Given task -> List the lines of the entries below as a numbered list, from the line with "pose: elev=141.7 azim=355.0" to the line with "Dot at: (196, 244)", both included. Skip blank lines and leave out the pictures.

Data in this exercise ->
────────────────────

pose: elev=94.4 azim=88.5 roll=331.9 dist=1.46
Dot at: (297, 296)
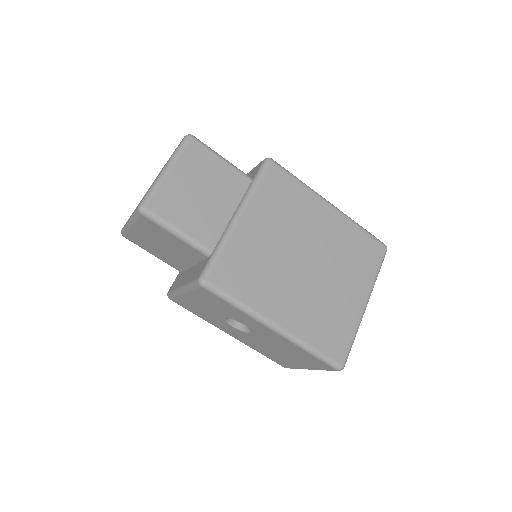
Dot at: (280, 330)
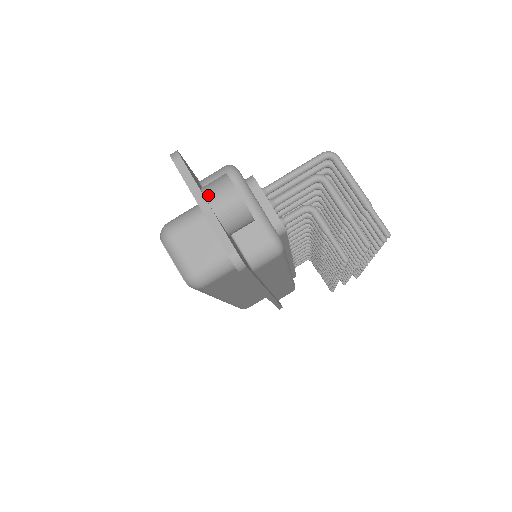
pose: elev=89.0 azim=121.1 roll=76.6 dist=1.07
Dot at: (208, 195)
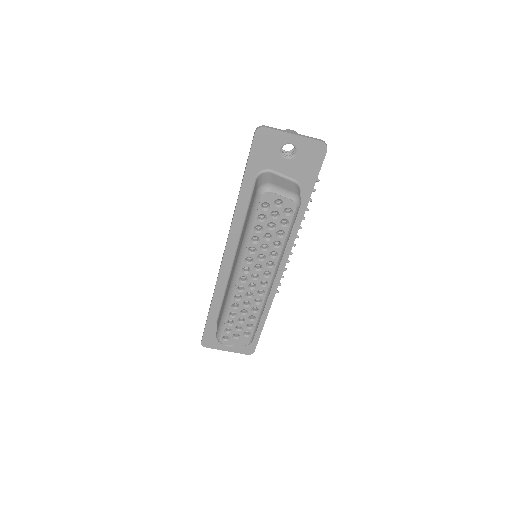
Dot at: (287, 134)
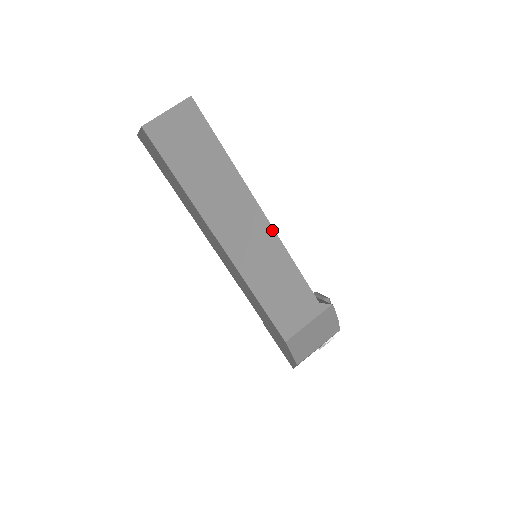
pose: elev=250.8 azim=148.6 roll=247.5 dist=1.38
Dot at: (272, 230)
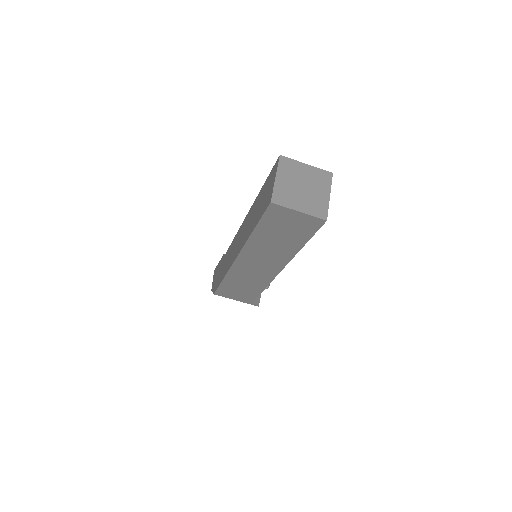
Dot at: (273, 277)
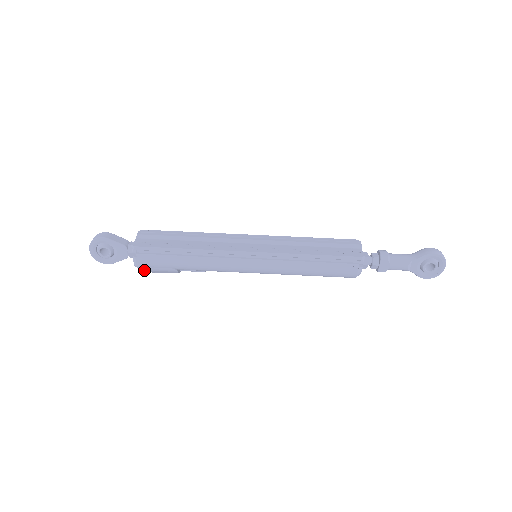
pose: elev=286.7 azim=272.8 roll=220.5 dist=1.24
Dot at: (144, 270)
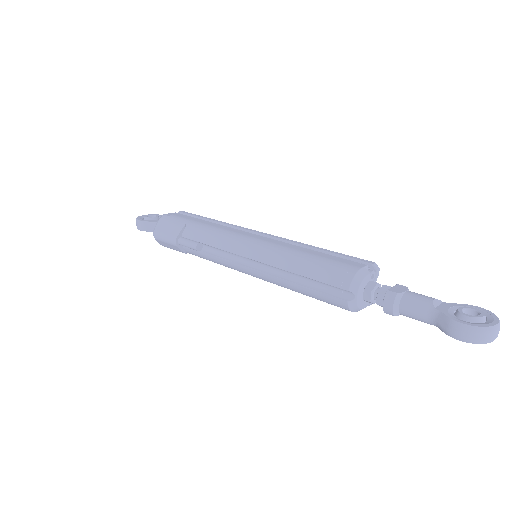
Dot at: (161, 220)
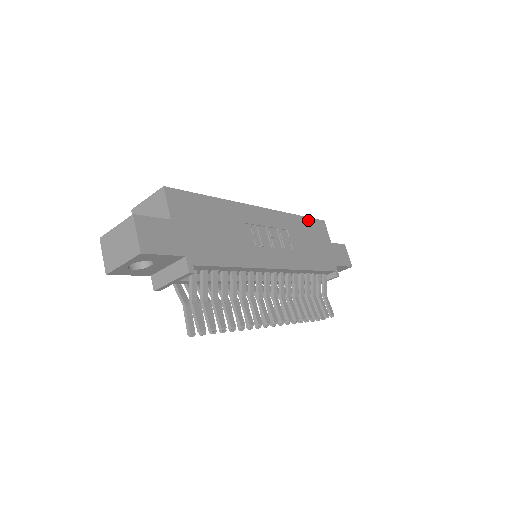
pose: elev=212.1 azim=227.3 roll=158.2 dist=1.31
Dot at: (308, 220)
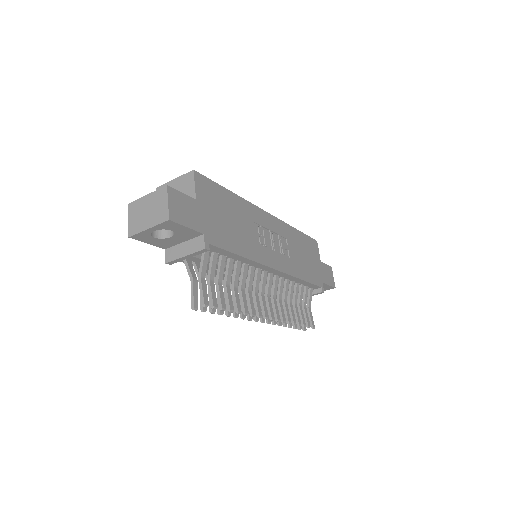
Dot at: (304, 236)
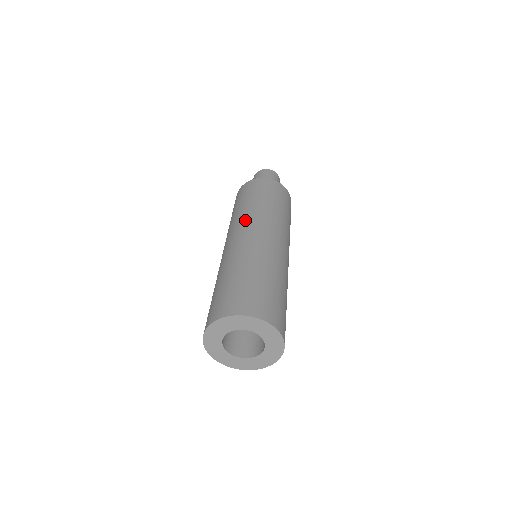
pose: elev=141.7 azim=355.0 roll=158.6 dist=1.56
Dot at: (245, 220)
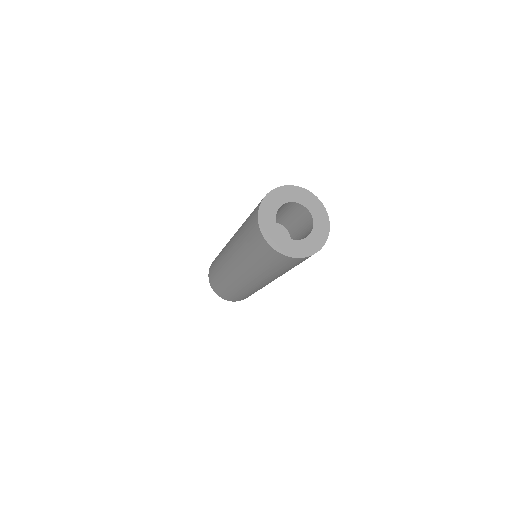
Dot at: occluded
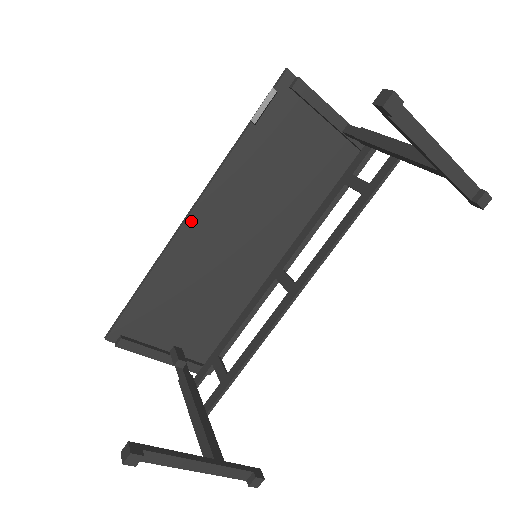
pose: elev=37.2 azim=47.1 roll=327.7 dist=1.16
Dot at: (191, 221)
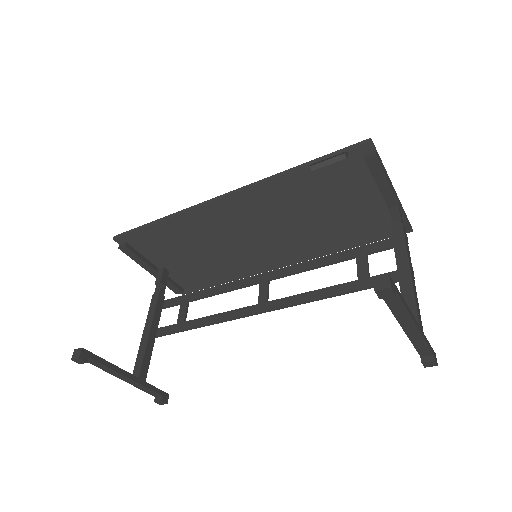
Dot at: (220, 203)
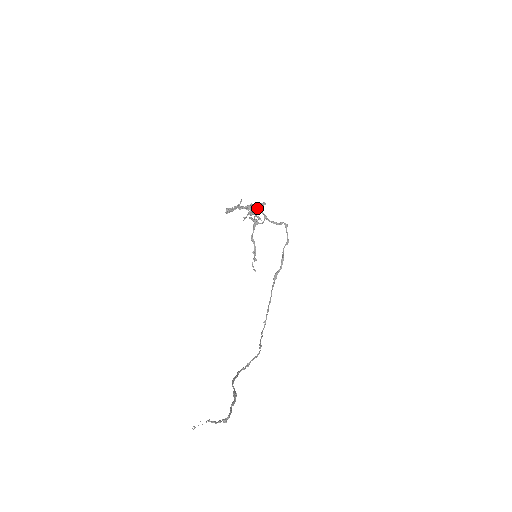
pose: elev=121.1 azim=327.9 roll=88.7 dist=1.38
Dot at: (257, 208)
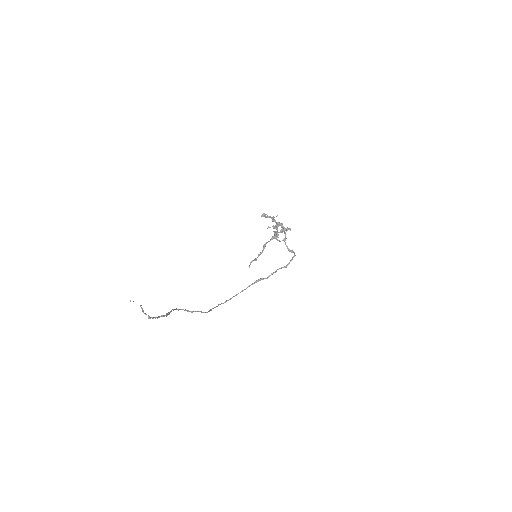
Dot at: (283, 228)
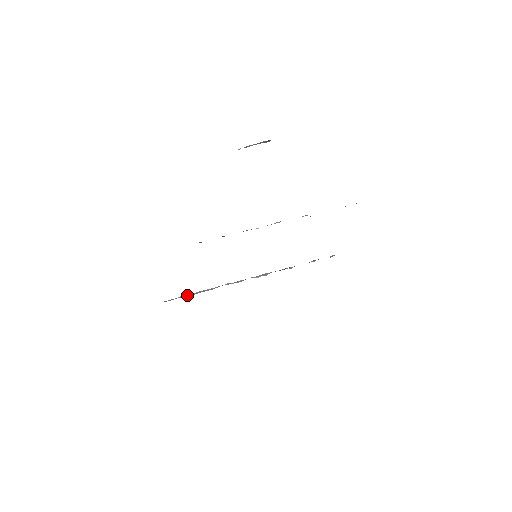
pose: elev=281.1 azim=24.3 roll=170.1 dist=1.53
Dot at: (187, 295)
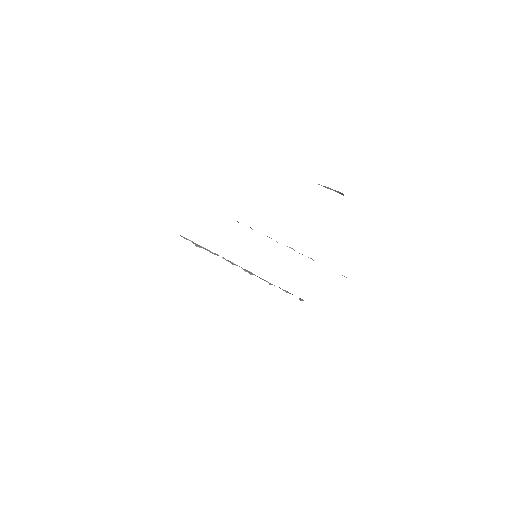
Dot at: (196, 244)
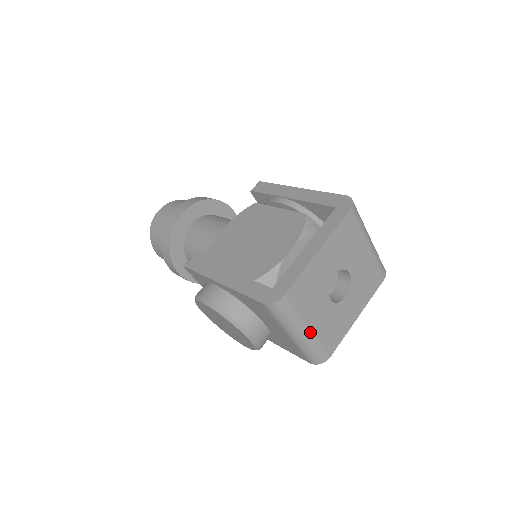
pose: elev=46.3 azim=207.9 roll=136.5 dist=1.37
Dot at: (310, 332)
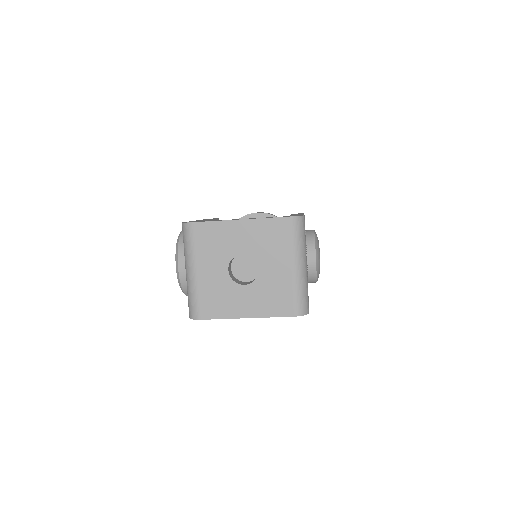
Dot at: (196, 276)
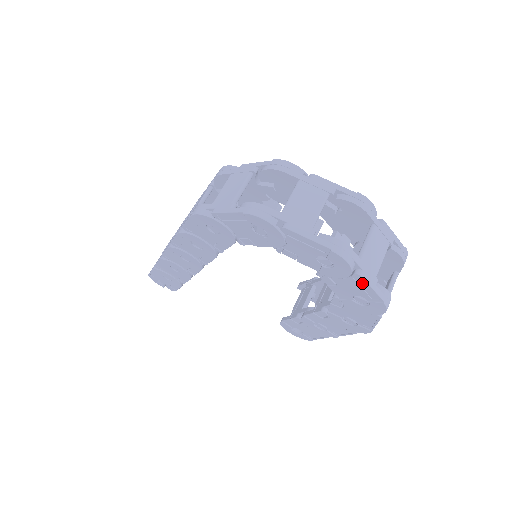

────────────────────

Exercise response ->
1. pose: elev=141.7 azim=355.0 roll=158.6 dist=1.56
2. Dot at: (245, 220)
3. Dot at: occluded
4. pose: elev=37.2 azim=47.1 roll=327.7 dist=1.16
5. Dot at: (191, 221)
6. Dot at: (220, 203)
7. pose: elev=121.1 azim=327.9 roll=88.7 dist=1.38
8. Dot at: (257, 208)
9. Dot at: (283, 228)
10. pose: elev=281.1 azim=24.3 roll=170.1 dist=1.53
11. Dot at: (187, 295)
12. Dot at: (196, 244)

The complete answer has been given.